TEXTO PARA LEITURA:

....................

Cleudes: “As mulheres negras sempre foram as que tiveram menos oportunidade de estudo e de trabalho; são sempre as que ficam nas cozinhas e ainda não tem oportunidades de trabalho como as outras mulheres. Isso nos leva a pensar que nesse contexto de retrocesso do mercado de trabalho e do desenvolvimento e no retrocesso das políticas sociais para essa população, as mulheres negras são as que sofrem mais. A situação de miséria nos abala nas periferias, as mulheres negras tem seus filhos presos, envolvido com crime por falta de várias condições que não são garantidas. Nesse contexto de golpe, eu poderia dizer que para as mulheres negras e da periferia, a situação de pobreza se agrava, a situação de acesso de oportunidade se agrava. A necessidade de nos organizamos e de lutar cada vez mais para enfrentar esse golpe, enfrentar esse avanço neoliberal sobre a população que menos tem acesso e oportunidade -- que é fruto desse capitalismo de sociedade de classe, exploradora, que abala principalmente as mulheres e mais ainda as mulheres negras. É uma necessidade urgente que essa sociedade precisa observar. Esse contexto não é só no Brasil, é na América Latina inteira, por isso, nesse Dia da Mulher Negra Afrolatina Caribenha a gente reafirma: celebramos nossa ancestralidade, nossa beleza, nossa força, mas precisamos lutar muito pelo fim do racismo no Brasil.”

....................

INFORMAÇÕES FORNECIDAS:
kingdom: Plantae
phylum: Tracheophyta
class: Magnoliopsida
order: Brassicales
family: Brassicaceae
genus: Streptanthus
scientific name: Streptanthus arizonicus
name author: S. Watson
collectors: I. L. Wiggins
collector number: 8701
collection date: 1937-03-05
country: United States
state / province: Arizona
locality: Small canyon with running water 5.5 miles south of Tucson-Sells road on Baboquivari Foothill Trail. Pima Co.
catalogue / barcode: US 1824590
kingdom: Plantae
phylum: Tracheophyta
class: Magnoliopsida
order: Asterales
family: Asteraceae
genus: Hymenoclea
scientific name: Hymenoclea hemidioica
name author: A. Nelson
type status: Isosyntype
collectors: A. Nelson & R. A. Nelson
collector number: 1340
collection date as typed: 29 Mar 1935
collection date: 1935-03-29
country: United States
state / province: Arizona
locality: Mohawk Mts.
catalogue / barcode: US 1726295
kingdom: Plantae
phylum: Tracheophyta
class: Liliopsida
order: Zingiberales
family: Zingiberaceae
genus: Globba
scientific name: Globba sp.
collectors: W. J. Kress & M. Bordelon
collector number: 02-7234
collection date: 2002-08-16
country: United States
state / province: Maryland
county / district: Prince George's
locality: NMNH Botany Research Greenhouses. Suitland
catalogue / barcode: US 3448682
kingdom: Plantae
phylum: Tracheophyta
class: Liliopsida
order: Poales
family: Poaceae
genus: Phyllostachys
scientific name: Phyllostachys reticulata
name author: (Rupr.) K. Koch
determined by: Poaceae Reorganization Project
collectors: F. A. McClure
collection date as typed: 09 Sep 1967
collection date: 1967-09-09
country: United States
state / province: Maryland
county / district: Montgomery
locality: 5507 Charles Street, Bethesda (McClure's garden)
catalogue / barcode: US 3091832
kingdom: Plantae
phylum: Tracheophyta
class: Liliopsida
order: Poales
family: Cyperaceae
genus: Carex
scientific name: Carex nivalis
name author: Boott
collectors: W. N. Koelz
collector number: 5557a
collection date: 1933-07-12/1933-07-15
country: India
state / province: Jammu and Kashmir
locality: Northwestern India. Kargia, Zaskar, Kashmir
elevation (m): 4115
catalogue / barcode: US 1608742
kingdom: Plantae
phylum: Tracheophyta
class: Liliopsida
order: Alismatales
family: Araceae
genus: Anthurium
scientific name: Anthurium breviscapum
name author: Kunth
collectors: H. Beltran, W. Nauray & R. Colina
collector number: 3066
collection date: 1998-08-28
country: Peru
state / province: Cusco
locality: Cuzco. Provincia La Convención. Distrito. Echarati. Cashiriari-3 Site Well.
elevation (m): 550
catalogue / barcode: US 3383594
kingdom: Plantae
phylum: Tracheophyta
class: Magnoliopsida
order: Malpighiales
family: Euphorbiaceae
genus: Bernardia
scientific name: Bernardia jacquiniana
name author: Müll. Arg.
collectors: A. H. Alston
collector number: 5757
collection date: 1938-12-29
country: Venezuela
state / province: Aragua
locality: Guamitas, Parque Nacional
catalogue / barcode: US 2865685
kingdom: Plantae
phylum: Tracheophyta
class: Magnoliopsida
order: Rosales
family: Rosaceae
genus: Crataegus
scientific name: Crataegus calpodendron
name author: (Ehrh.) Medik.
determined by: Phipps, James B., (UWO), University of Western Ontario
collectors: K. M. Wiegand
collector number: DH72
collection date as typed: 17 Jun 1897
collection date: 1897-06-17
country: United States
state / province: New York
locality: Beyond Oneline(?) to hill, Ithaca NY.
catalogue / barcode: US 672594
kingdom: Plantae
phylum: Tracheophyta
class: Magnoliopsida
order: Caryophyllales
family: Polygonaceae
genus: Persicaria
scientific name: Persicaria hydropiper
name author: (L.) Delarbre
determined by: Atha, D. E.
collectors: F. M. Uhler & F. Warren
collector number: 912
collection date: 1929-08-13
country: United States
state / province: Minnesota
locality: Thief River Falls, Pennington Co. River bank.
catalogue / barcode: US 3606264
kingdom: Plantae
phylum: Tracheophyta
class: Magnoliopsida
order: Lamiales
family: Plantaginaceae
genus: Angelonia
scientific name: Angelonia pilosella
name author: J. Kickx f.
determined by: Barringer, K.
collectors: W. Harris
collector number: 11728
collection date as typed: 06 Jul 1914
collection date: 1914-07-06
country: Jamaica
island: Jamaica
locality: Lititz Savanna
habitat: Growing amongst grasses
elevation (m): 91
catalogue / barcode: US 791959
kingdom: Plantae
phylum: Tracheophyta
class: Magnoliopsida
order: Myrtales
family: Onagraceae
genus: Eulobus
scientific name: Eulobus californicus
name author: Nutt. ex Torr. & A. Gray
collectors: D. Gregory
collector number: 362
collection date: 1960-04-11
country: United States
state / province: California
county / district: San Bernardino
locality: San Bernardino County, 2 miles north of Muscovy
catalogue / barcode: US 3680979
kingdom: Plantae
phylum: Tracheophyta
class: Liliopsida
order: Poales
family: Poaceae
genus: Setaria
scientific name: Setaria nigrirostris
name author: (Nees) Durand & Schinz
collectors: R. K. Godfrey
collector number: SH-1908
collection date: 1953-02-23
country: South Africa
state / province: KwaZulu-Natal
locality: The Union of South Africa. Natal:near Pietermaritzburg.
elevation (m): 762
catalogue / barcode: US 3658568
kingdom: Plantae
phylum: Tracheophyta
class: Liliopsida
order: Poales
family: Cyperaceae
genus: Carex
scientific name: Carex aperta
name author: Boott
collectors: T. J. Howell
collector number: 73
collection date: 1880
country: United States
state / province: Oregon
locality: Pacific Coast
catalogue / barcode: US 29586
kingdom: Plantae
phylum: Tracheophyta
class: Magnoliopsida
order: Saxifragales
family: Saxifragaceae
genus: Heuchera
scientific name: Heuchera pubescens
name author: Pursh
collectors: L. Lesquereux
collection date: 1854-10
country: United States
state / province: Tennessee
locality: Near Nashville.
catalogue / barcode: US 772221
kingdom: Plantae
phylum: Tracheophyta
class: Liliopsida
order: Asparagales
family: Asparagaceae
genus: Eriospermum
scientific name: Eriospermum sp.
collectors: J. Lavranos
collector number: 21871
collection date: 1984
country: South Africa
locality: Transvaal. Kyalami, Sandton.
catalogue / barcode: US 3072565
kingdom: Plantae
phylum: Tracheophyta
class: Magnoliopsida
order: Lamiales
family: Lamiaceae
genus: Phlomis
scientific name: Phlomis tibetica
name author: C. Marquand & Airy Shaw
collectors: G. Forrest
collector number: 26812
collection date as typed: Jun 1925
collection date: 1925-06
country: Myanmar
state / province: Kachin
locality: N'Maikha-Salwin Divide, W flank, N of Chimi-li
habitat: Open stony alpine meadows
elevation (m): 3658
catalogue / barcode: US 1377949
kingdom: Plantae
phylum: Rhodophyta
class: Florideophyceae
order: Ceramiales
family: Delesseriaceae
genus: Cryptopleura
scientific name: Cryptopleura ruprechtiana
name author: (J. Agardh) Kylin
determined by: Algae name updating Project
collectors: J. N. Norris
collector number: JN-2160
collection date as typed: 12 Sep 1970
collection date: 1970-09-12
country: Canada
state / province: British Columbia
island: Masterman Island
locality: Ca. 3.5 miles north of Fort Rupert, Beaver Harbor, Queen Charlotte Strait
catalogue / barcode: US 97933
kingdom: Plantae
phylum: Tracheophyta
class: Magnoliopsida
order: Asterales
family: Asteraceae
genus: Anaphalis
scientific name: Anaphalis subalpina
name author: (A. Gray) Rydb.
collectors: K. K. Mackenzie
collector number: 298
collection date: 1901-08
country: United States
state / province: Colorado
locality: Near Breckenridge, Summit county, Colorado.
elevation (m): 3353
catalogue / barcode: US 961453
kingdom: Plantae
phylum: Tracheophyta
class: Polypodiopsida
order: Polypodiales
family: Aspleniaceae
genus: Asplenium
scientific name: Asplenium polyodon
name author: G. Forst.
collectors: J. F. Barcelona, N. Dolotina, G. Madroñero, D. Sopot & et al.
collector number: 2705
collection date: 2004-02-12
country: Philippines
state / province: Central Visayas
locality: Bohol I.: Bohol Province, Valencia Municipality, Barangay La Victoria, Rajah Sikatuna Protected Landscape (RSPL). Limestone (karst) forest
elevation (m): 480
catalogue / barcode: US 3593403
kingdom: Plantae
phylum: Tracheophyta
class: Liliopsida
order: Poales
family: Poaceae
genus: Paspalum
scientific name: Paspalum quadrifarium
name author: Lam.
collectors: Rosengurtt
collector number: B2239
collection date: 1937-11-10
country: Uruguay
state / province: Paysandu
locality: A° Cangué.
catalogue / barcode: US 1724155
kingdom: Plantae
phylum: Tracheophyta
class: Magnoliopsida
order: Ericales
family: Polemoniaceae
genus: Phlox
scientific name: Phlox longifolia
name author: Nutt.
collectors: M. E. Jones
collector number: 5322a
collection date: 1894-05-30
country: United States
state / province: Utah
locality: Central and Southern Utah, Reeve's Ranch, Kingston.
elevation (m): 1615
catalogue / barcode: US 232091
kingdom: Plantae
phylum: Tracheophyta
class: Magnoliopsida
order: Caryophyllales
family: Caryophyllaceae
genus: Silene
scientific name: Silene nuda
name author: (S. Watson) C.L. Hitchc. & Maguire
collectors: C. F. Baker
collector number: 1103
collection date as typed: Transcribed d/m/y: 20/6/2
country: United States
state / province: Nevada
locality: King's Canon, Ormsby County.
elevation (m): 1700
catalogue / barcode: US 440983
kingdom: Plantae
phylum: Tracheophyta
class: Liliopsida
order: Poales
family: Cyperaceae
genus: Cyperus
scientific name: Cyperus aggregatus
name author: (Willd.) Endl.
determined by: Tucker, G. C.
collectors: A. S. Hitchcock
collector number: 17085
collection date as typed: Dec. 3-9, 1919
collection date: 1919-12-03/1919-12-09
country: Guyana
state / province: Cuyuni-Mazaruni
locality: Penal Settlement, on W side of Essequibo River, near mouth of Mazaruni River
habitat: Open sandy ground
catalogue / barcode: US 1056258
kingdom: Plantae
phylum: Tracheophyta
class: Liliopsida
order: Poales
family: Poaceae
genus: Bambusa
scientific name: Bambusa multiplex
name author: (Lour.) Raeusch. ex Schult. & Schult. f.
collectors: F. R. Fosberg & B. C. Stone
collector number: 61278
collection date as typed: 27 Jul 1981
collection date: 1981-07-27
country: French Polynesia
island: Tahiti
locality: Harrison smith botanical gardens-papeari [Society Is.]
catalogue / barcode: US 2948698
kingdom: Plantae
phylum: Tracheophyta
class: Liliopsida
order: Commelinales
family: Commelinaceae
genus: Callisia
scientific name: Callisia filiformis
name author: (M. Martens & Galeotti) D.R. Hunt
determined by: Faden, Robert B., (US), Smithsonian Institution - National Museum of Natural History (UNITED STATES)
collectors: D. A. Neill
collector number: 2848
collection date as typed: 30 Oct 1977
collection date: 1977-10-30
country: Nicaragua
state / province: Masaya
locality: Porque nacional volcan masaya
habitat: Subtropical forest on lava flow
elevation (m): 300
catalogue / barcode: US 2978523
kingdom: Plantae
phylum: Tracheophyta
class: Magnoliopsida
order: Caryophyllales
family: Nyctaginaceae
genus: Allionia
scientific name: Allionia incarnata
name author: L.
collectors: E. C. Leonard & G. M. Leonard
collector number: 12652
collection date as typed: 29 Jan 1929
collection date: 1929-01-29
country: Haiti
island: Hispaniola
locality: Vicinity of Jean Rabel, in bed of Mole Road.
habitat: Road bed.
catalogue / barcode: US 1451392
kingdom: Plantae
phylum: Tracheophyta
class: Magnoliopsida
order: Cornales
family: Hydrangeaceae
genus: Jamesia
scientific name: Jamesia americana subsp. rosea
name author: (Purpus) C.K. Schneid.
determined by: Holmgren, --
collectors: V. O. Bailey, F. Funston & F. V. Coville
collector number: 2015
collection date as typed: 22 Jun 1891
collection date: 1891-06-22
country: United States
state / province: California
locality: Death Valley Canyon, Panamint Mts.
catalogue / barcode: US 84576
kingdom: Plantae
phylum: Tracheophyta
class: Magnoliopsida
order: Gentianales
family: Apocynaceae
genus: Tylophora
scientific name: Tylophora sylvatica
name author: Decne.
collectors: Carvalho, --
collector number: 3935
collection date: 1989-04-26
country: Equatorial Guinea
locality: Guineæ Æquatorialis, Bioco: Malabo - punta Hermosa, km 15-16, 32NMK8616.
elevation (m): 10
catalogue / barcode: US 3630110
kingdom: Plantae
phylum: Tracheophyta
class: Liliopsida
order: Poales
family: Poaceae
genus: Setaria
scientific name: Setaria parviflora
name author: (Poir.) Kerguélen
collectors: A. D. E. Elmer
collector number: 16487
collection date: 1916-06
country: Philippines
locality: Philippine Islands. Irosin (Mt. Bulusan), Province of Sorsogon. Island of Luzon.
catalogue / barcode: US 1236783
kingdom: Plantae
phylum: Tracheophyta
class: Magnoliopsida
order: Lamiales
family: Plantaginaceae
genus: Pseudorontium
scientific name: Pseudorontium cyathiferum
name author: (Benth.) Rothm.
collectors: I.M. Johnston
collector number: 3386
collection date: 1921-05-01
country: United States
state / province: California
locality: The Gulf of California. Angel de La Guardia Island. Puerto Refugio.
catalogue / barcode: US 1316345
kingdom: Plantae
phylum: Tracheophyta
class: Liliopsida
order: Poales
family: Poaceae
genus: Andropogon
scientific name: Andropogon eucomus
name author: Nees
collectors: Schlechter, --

....................

O QUE FAZER: Cite na íntegra, sem nenhuma alteração, o depoimento de Cleudes sobre a situação das mulheres negras.

RESPOSTA A SEGUIR:
Cleudes: “As mulheres negras sempre foram as que tiveram menos oportunidade de estudo e de trabalho; são sempre as que ficam nas cozinhas e ainda não tem oportunidades de trabalho como as outras mulheres. Isso nos leva a pensar que nesse contexto de retrocesso do mercado de trabalho e do desenvolvimento e no retrocesso das políticas sociais para essa população, as mulheres negras são as que sofrem mais. A situação de miséria nos abala nas periferias, as mulheres negras tem seus filhos presos, envolvido com crime por falta de várias condições que não são garantidas. Nesse contexto de golpe, eu poderia dizer que para as mulheres negras e da periferia, a situação de pobreza se agrava, a situação de acesso de oportunidade se agrava. A necessidade de nos organizamos e de lutar cada vez mais para enfrentar esse golpe, enfrentar esse avanço neoliberal sobre a população que menos tem acesso e oportunidade -- que é fruto desse capitalismo de sociedade de classe, exploradora, que abala principalmente as mulheres e mais ainda as mulheres negras. É uma necessidade urgente que essa sociedade precisa observar. Esse contexto não é só no Brasil, é na América Latina inteira, por isso, nesse Dia da Mulher Negra Afrolatina Caribenha a gente reafirma: celebramos nossa ancestralidade, nossa beleza, nossa força, mas precisamos lutar muito pelo fim do racismo no Brasil.”